Data entries
***
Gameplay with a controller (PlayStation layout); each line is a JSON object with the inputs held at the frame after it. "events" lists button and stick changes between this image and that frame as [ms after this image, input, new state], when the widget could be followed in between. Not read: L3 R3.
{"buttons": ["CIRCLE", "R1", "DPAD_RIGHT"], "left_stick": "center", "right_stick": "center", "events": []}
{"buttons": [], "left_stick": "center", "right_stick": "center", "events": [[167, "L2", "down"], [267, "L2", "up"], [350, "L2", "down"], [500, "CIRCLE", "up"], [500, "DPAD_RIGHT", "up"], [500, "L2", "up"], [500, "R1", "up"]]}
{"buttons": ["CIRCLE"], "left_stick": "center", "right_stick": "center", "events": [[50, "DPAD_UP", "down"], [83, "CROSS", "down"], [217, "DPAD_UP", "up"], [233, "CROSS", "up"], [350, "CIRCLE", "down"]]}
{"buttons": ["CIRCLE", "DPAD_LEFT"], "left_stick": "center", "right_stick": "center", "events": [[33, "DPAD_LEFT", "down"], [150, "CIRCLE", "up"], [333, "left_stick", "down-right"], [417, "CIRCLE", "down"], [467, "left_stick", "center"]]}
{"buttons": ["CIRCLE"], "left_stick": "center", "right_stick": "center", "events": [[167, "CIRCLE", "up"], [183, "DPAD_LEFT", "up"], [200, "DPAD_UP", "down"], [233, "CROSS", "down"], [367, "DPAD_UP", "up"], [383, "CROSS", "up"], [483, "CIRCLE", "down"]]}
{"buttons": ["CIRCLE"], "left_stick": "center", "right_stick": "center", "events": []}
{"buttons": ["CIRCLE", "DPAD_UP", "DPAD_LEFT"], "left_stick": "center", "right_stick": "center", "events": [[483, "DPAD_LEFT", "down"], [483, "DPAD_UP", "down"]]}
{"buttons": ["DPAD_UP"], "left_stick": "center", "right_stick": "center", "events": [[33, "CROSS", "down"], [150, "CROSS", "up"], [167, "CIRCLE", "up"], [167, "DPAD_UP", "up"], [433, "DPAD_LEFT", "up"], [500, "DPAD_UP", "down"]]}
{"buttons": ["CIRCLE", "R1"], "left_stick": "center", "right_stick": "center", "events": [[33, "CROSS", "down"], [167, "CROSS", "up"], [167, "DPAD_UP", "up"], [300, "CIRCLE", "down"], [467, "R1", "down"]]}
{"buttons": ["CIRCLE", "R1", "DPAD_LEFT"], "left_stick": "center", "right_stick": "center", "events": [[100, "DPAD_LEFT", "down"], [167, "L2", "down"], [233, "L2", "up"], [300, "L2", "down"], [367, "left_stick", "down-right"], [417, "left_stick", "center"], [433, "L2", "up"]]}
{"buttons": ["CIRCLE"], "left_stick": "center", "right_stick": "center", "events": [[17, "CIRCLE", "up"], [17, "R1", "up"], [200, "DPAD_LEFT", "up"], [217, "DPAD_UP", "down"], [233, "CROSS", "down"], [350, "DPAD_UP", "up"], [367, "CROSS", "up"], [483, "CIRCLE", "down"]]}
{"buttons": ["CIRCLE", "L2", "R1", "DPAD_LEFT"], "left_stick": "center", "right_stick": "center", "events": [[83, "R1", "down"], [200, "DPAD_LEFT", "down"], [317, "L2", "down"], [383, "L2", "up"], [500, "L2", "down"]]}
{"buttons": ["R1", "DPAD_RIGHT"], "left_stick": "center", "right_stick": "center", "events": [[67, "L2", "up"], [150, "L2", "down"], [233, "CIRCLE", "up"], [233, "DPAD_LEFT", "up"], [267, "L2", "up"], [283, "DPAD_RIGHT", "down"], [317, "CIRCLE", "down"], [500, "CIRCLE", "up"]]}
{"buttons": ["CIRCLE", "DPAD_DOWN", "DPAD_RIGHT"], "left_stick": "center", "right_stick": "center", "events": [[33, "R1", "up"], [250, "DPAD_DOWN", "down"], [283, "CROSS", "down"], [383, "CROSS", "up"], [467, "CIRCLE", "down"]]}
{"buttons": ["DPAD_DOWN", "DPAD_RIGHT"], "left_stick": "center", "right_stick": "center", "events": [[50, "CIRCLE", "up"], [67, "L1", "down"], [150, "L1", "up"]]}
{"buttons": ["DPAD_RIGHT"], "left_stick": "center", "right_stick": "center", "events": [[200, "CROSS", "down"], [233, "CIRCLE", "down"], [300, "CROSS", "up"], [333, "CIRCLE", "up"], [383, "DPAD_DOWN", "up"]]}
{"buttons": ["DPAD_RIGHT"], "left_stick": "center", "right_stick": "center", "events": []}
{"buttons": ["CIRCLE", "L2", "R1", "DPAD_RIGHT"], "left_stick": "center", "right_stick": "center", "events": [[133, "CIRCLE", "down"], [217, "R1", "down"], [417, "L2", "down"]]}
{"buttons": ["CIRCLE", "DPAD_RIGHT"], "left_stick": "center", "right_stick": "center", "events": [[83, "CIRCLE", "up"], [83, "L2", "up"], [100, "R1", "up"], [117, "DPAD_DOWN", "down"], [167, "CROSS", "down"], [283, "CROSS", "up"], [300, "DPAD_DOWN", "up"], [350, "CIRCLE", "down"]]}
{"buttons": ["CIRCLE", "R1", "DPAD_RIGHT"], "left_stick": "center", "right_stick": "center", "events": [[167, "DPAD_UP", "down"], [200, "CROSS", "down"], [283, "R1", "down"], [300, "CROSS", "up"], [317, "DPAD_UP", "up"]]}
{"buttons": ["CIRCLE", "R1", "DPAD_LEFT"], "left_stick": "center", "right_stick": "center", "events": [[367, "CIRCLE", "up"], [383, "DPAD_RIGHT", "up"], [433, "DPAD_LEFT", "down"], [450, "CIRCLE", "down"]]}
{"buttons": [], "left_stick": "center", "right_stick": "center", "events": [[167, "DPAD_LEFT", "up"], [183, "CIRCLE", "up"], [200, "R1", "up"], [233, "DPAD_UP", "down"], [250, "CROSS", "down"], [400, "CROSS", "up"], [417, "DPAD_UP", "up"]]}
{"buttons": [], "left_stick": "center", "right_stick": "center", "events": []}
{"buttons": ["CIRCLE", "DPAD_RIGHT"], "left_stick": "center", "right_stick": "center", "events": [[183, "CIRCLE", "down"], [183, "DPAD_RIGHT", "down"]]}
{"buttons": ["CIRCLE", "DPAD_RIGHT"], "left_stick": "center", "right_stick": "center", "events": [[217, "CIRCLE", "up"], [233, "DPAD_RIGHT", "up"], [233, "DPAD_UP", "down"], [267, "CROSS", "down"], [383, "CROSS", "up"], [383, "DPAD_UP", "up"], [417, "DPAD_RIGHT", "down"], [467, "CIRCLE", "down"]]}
***
Return all of the data word for word.

Gameplay with a controller (PlayStation layout); each line is a JSON object with the inputs held at the frame after it. "events" lists button and stick changes between this image and that frame as [ms after this image, input, new state], when the widget could be followed in between. Not read: L3 R3.
{"buttons": ["CIRCLE", "R1", "DPAD_RIGHT"], "left_stick": "center", "right_stick": "center", "events": []}
{"buttons": [], "left_stick": "center", "right_stick": "center", "events": [[167, "L2", "down"], [267, "L2", "up"], [350, "L2", "down"], [500, "CIRCLE", "up"], [500, "DPAD_RIGHT", "up"], [500, "L2", "up"], [500, "R1", "up"]]}
{"buttons": ["CIRCLE"], "left_stick": "center", "right_stick": "center", "events": [[50, "DPAD_UP", "down"], [83, "CROSS", "down"], [217, "DPAD_UP", "up"], [233, "CROSS", "up"], [350, "CIRCLE", "down"]]}
{"buttons": ["CIRCLE", "DPAD_LEFT"], "left_stick": "center", "right_stick": "center", "events": [[33, "DPAD_LEFT", "down"], [150, "CIRCLE", "up"], [333, "left_stick", "down-right"], [417, "CIRCLE", "down"], [467, "left_stick", "center"]]}
{"buttons": ["CIRCLE"], "left_stick": "center", "right_stick": "center", "events": [[167, "CIRCLE", "up"], [183, "DPAD_LEFT", "up"], [200, "DPAD_UP", "down"], [233, "CROSS", "down"], [367, "DPAD_UP", "up"], [383, "CROSS", "up"], [483, "CIRCLE", "down"]]}
{"buttons": ["CIRCLE"], "left_stick": "center", "right_stick": "center", "events": []}
{"buttons": ["CIRCLE", "DPAD_UP", "DPAD_LEFT"], "left_stick": "center", "right_stick": "center", "events": [[483, "DPAD_LEFT", "down"], [483, "DPAD_UP", "down"]]}
{"buttons": ["DPAD_UP"], "left_stick": "center", "right_stick": "center", "events": [[33, "CROSS", "down"], [150, "CROSS", "up"], [167, "CIRCLE", "up"], [167, "DPAD_UP", "up"], [433, "DPAD_LEFT", "up"], [500, "DPAD_UP", "down"]]}
{"buttons": ["CIRCLE", "R1"], "left_stick": "center", "right_stick": "center", "events": [[33, "CROSS", "down"], [167, "CROSS", "up"], [167, "DPAD_UP", "up"], [300, "CIRCLE", "down"], [467, "R1", "down"]]}
{"buttons": ["CIRCLE", "R1", "DPAD_LEFT"], "left_stick": "center", "right_stick": "center", "events": [[100, "DPAD_LEFT", "down"], [167, "L2", "down"], [233, "L2", "up"], [300, "L2", "down"], [367, "left_stick", "down-right"], [417, "left_stick", "center"], [433, "L2", "up"]]}
{"buttons": ["CIRCLE"], "left_stick": "center", "right_stick": "center", "events": [[17, "CIRCLE", "up"], [17, "R1", "up"], [200, "DPAD_LEFT", "up"], [217, "DPAD_UP", "down"], [233, "CROSS", "down"], [350, "DPAD_UP", "up"], [367, "CROSS", "up"], [483, "CIRCLE", "down"]]}
{"buttons": ["CIRCLE", "L2", "R1", "DPAD_LEFT"], "left_stick": "center", "right_stick": "center", "events": [[83, "R1", "down"], [200, "DPAD_LEFT", "down"], [317, "L2", "down"], [383, "L2", "up"], [500, "L2", "down"]]}
{"buttons": ["R1", "DPAD_RIGHT"], "left_stick": "center", "right_stick": "center", "events": [[67, "L2", "up"], [150, "L2", "down"], [233, "CIRCLE", "up"], [233, "DPAD_LEFT", "up"], [267, "L2", "up"], [283, "DPAD_RIGHT", "down"], [317, "CIRCLE", "down"], [500, "CIRCLE", "up"]]}
{"buttons": ["CIRCLE", "DPAD_DOWN", "DPAD_RIGHT"], "left_stick": "center", "right_stick": "center", "events": [[33, "R1", "up"], [250, "DPAD_DOWN", "down"], [283, "CROSS", "down"], [383, "CROSS", "up"], [467, "CIRCLE", "down"]]}
{"buttons": ["DPAD_DOWN", "DPAD_RIGHT"], "left_stick": "center", "right_stick": "center", "events": [[50, "CIRCLE", "up"], [67, "L1", "down"], [150, "L1", "up"]]}
{"buttons": ["DPAD_RIGHT"], "left_stick": "center", "right_stick": "center", "events": [[200, "CROSS", "down"], [233, "CIRCLE", "down"], [300, "CROSS", "up"], [333, "CIRCLE", "up"], [383, "DPAD_DOWN", "up"]]}
{"buttons": ["DPAD_RIGHT"], "left_stick": "center", "right_stick": "center", "events": []}
{"buttons": ["CIRCLE", "L2", "R1", "DPAD_RIGHT"], "left_stick": "center", "right_stick": "center", "events": [[133, "CIRCLE", "down"], [217, "R1", "down"], [417, "L2", "down"]]}
{"buttons": ["CIRCLE", "DPAD_RIGHT"], "left_stick": "center", "right_stick": "center", "events": [[83, "CIRCLE", "up"], [83, "L2", "up"], [100, "R1", "up"], [117, "DPAD_DOWN", "down"], [167, "CROSS", "down"], [283, "CROSS", "up"], [300, "DPAD_DOWN", "up"], [350, "CIRCLE", "down"]]}
{"buttons": ["CIRCLE", "R1", "DPAD_RIGHT"], "left_stick": "center", "right_stick": "center", "events": [[167, "DPAD_UP", "down"], [200, "CROSS", "down"], [283, "R1", "down"], [300, "CROSS", "up"], [317, "DPAD_UP", "up"]]}
{"buttons": ["CIRCLE", "R1", "DPAD_LEFT"], "left_stick": "center", "right_stick": "center", "events": [[367, "CIRCLE", "up"], [383, "DPAD_RIGHT", "up"], [433, "DPAD_LEFT", "down"], [450, "CIRCLE", "down"]]}
{"buttons": [], "left_stick": "center", "right_stick": "center", "events": [[167, "DPAD_LEFT", "up"], [183, "CIRCLE", "up"], [200, "R1", "up"], [233, "DPAD_UP", "down"], [250, "CROSS", "down"], [400, "CROSS", "up"], [417, "DPAD_UP", "up"]]}
{"buttons": [], "left_stick": "center", "right_stick": "center", "events": []}
{"buttons": ["CIRCLE", "DPAD_RIGHT"], "left_stick": "center", "right_stick": "center", "events": [[183, "CIRCLE", "down"], [183, "DPAD_RIGHT", "down"]]}
{"buttons": ["CIRCLE", "DPAD_RIGHT"], "left_stick": "center", "right_stick": "center", "events": [[217, "CIRCLE", "up"], [233, "DPAD_RIGHT", "up"], [233, "DPAD_UP", "down"], [267, "CROSS", "down"], [383, "CROSS", "up"], [383, "DPAD_UP", "up"], [417, "DPAD_RIGHT", "down"], [467, "CIRCLE", "down"]]}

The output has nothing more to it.